È stata pubblicata di recente sulla rivista internazionale Journal of Ethnobiology and Ethnomedicine un’indagine sugli usi tradizionali delle piante nel distretto di Ancona, nelle Marche.

Le informazioni pubblicate derivano da indagini etnobotaniche condotte con un questionario aperto tra la popolazione rurale in tre aree del distretto che rappresentano il patrimonio socio-economico e ambientale dell’intera area: l’area del Monte Conero sulla costa adriatica; il comune di Osimo, nell’area collinare interna e la zona della “Gola della Rossa-Frasassi”, sull’Appennino.
In totale hanno risposto 120 persone che hanno citato 195 specie botaniche. I dati riguardano piante medicinali (122 specie), alimentari (119), utilizzate in ambito veterinario (53), di tipo magico/religioso (61), piante utilizzate come cosmetici (30), ad uso domestico (27), tintorie (17), ricreative (17), repellenti degli insetti (15) ecc.

Le piante più utilizzate

La specie con il maggior numero di categorie di utilizzo è risultata il sambuco (Sambucus nigra L.), seguita da camomilla (Matricharia chamomilla L.), salvia (Salvia officinalis L.), ortica (Urtica dioica L.), papavero comune o rosolaccio (Papaver roheas L.) e dalla rosa canina (Rosa canina L.).

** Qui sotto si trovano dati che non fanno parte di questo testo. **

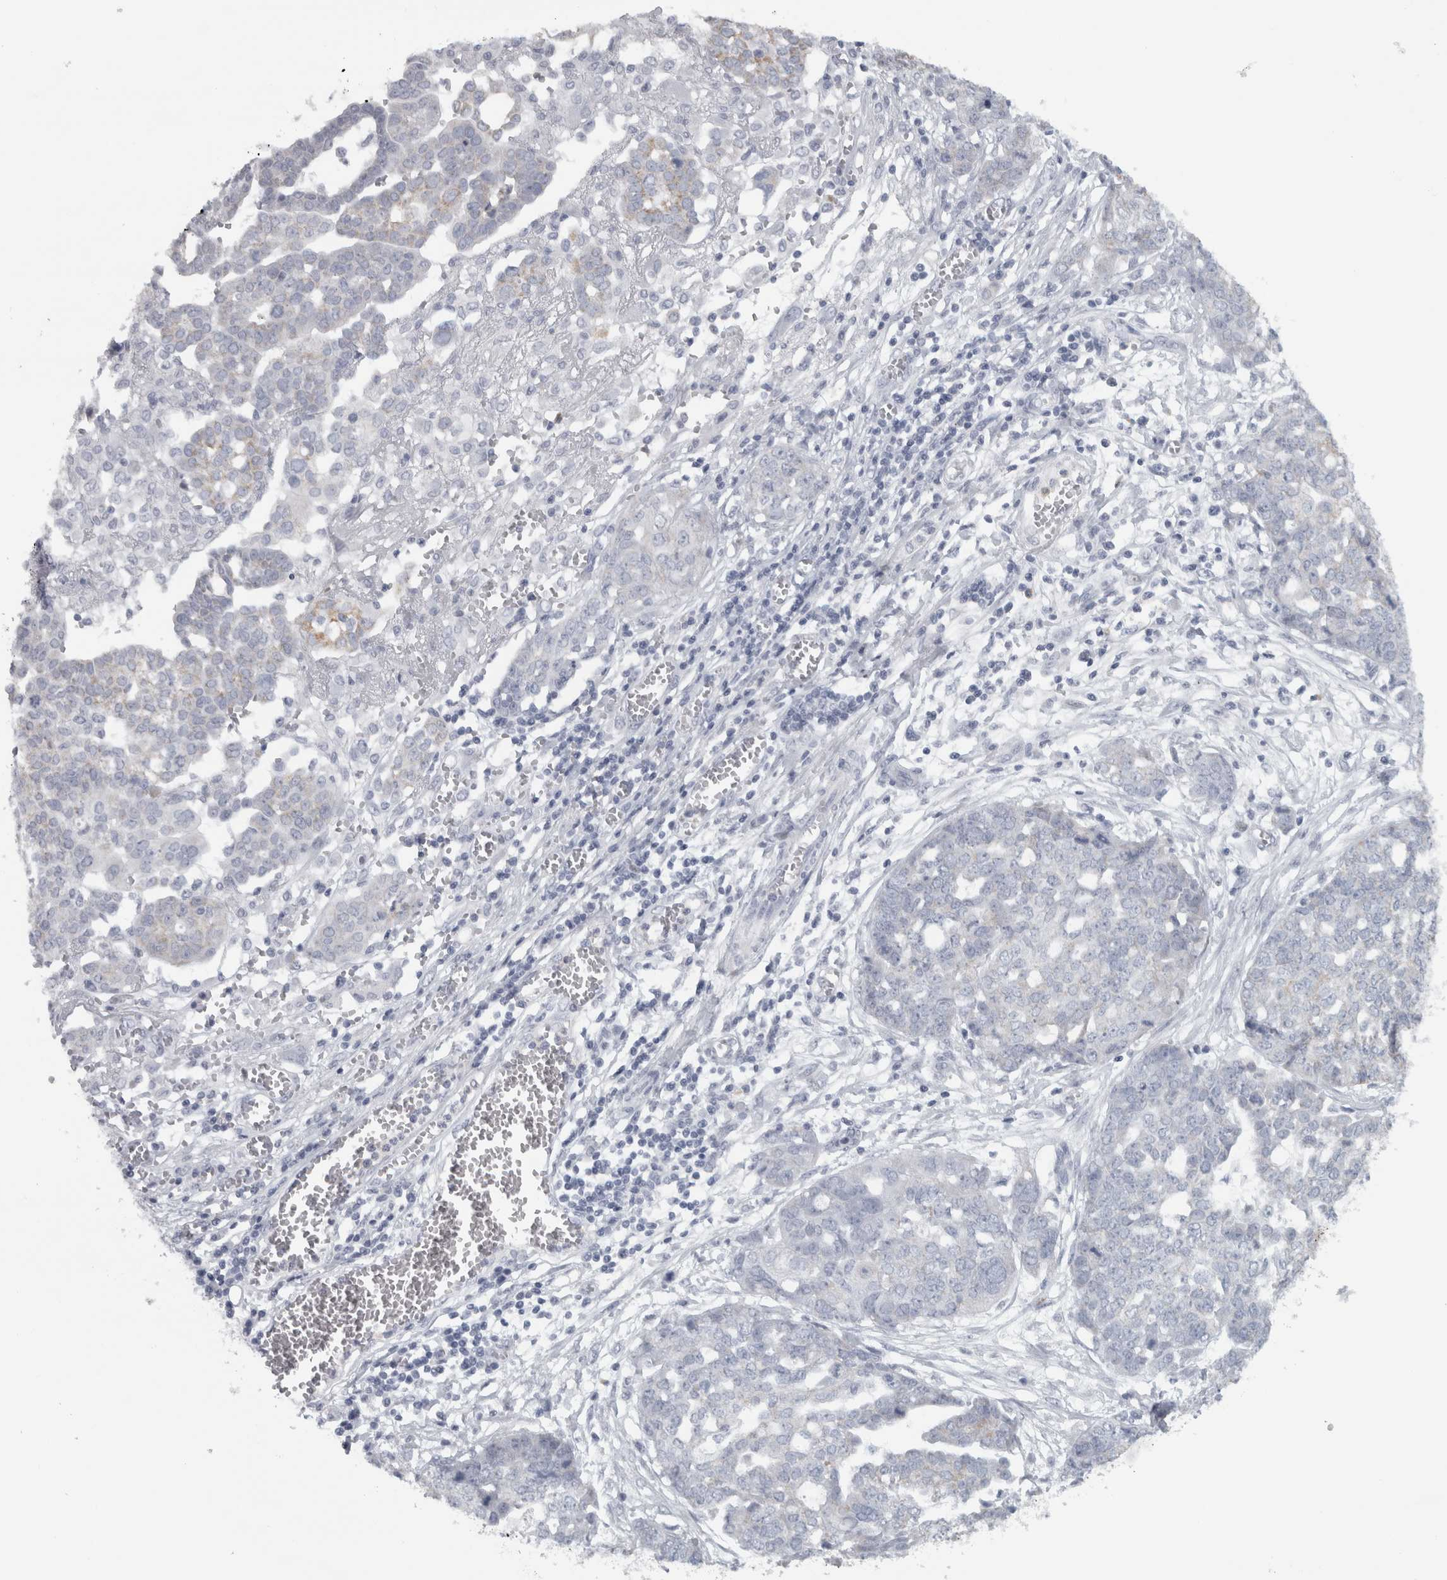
{"staining": {"intensity": "negative", "quantity": "none", "location": "none"}, "tissue": "ovarian cancer", "cell_type": "Tumor cells", "image_type": "cancer", "snomed": [{"axis": "morphology", "description": "Cystadenocarcinoma, serous, NOS"}, {"axis": "topography", "description": "Soft tissue"}, {"axis": "topography", "description": "Ovary"}], "caption": "An image of human serous cystadenocarcinoma (ovarian) is negative for staining in tumor cells.", "gene": "PTPRN2", "patient": {"sex": "female", "age": 57}}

Del sambuco, ad esempio, si riportano gli utilizzi a scopo curativo come infuso dei fiori per trattare la tosse e decotto delle foglie per favorire la guarigione degli ascessi; alimentare, sotto forma di fiori fritti in pastella; del basilico si riferisce l’impiego curativo dell’infuso di foglie e fiori come sedativo, galattogogo, battericida e antinfiammatorio. Tra gli utilizzi nuovi senza un riscontro in letteratura quello di tenere in tasca le parti aeree dell’achillea (Achillea collina Becker ex Rchb.f.) come protezione contro le emorroidi.

Per ciascuno degli utilizzi riportati dallo studio etnobotanico, sono stati effettuati dei confronti con la letteratura nazionale e regionale. Gli utilizzi di alcune specie botaniche sono risultati noti in tutte e tre le aree; altri sono invece settoriali e altri ancora nuovi per la regione Marche.

Questa indagine ha contribuito – scrivono gli autori – a migliorare la conoscenza degli utilizzi locali e tradizionali delle piante nelle Marche in ambito medicinale e alimentari e ad esplorare gli aspetti etnobotanici nel loro insieme, nella prospettiva di una loro conservazione futura.

 

Fonte: Lara Lucchetti, Silvia Zitti and Fabio Taffetani Ethnobotanical uses in the Ancona district (Marche region, Central Italy). Journal of Ethnobiology and Ethnomedicine 2019; 15:9.